Places like Stoke have got it right. They clawed back £1.8 million from more than 3,000 benefit cheats - thanks to their Spot the Cheater Campaign. That’s not all though - from Blue Badge bluffers to sub-letting scam artists, Stoke are well and truly cracking down.

Much like the money lost to fraud - Council Tax collection rates is another area where lost income remains too high. Yes, councils are doing well - but when more than a billion pounds still goes uncollected each year - that is placing an unfair extra burden on honest, hard-working taxpayers.

You have the power to address that.

Asset selling

Local authorities should be turning idle assets into money for frontline services. So the second place I want you to channel your energies - is getting surplus property and land off of your books.

I know that CIPFA already run workshops on good asset management - so perhaps I am already preaching to the choir. However, with £220 billion worth of assets - and £2.5 billion of that earmarked as surplus - you have got to start asking yourselves - ‘what good is that empty office block to my taxpayers?’

As of March 2013 - the value for sale was £781 million. That’s a lot of money - but still just 31% of the amount you could be selling.

And we are allowing flexibility to use £200 million of receipts from these sales - to help pay for the one-off costs of service transformation. This is an even bigger incentive to join-up and find efficiencies - where we know they are in abundance.

I’ll give you a great example of how you can make this happen - Worcestershire and Bromsgrove knew they could work together to be more efficient. They co-located county and district offices, the library, job centre plus, everything including the kitchen sinks. Capital receipts in the region of 3.5 million paid for this transformation - and now Bromsgrove also has a town-centre that’s not stuffed full of council offices.

By allowing cash from asset sales - to directly cover the cost of transformation activities - there can be no more excuses to delay modernisation.

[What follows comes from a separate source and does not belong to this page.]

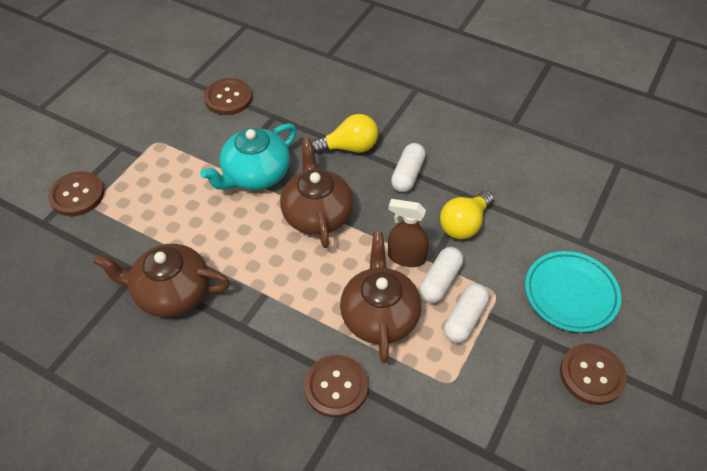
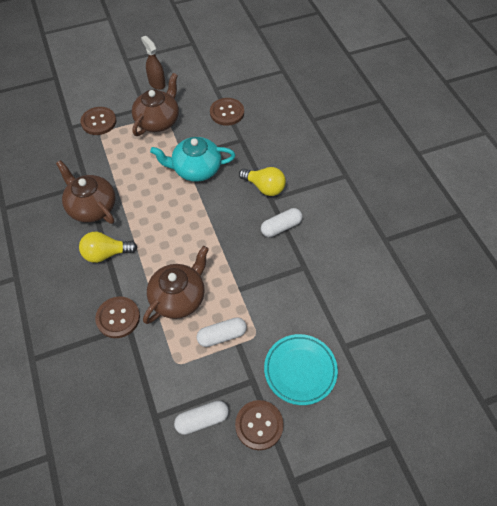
camera: 40 degrees right, 5 degrees up
(317, 214) = (205, 215): brown teapot -> brown teapot (158, 121)
(406, 257) = (227, 276): brown spray bottle -> brown spray bottle (157, 83)
(440, 281) = (231, 304): white capsule -> white capsule (202, 420)
(464, 224) = (282, 281): yellow light bulb -> yellow light bulb (106, 254)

The Council Asset Programme is now open to local authorities - where up to £40,000 is available to kick-start your savings and build more homes and jobs.

If that’s not enough encouragement, then the Transparency Code will really shine a light on those clinging to wasteful assets.

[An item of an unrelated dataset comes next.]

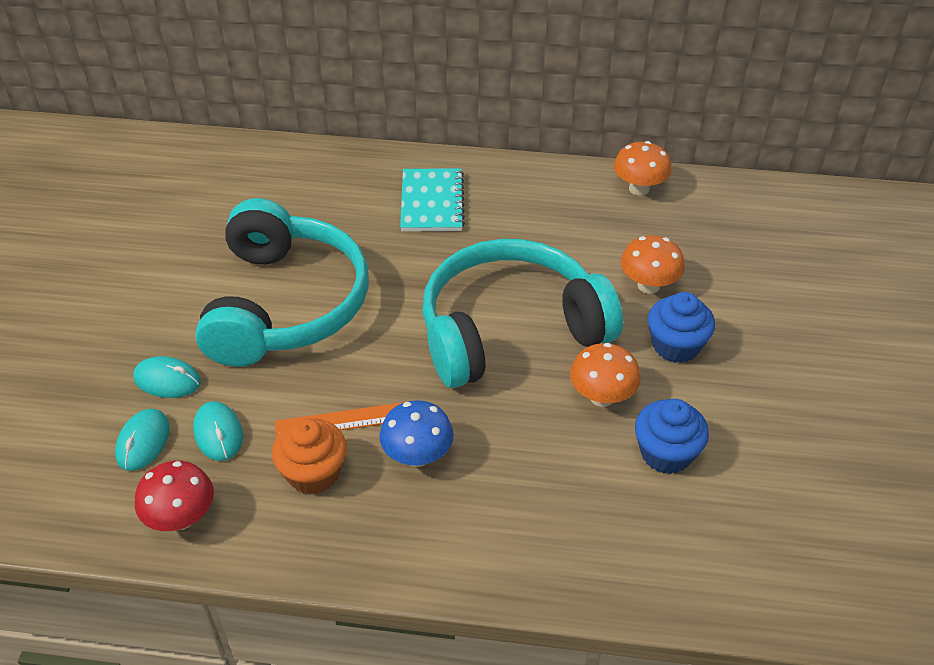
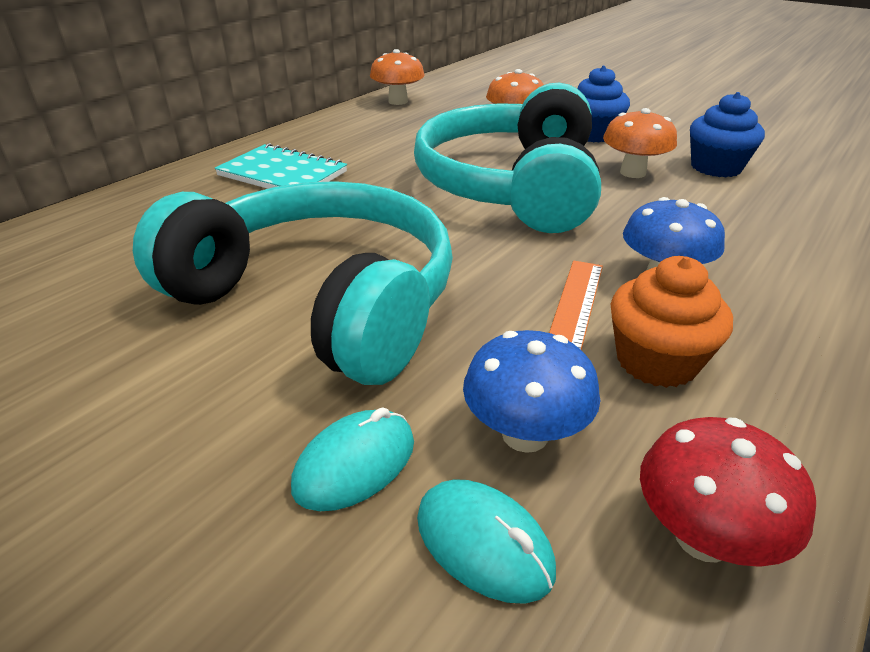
camera: 60 degrees left, 10 degrees down
(218, 433) = (525, 434): turquoise mouse -> blue mushroom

Empty or unprofitable office space or redundant brownfield land that you own - things that the taxpayer shouldn’t be footing the bill for - will be published for all to see.

Housing and brownfield

Savings aren’t just about stripping away though, they are about building up, too.

The UK needs more homes, there is no denying that fact. By building more homes for our communities, you’ll get more money thanks to the New Homes Bonus.

Since 2011, over £2 billion of New Homes Bonus has been allocated. That’s money for growing communities to use as they see fit - whether that’s building more doctors surgeries or schools or making improvements to road and rail.

If you aren’t sure where to start, then why not consult your planning colleagues? They will point you towards how much land is available to sell to developers and house builders.

We estimate there is enough suitable brownfield land to build up to 200,000 new homes. Currently, that land is yielding nowhere near as much as it could for taxpayers.

And by selling what you don’t need, you’ll be killing 2 birds with 1 stone - getting cash for land, and cash for house building.

This ambition is supported by the creation of new Housing Zones - where £400 million of funding has been directed to remove planning blockades to support the development of new communities.

Summary

It seems simple doesn’t it? Don’t spend what you haven’t got. Don’t waste the taxes you don’t need to have.

You have so many avenues open to you - without doffing your cap and begging from central government. You no longer need to do that. You have already shown that this is not an impossible task.

What I suggest is that you carry on thinking outside of the box - stop looking towards Whitehall for all the answers - and make local government the guardians of the public purse.

It is, after all, elementary my dear CIPFA.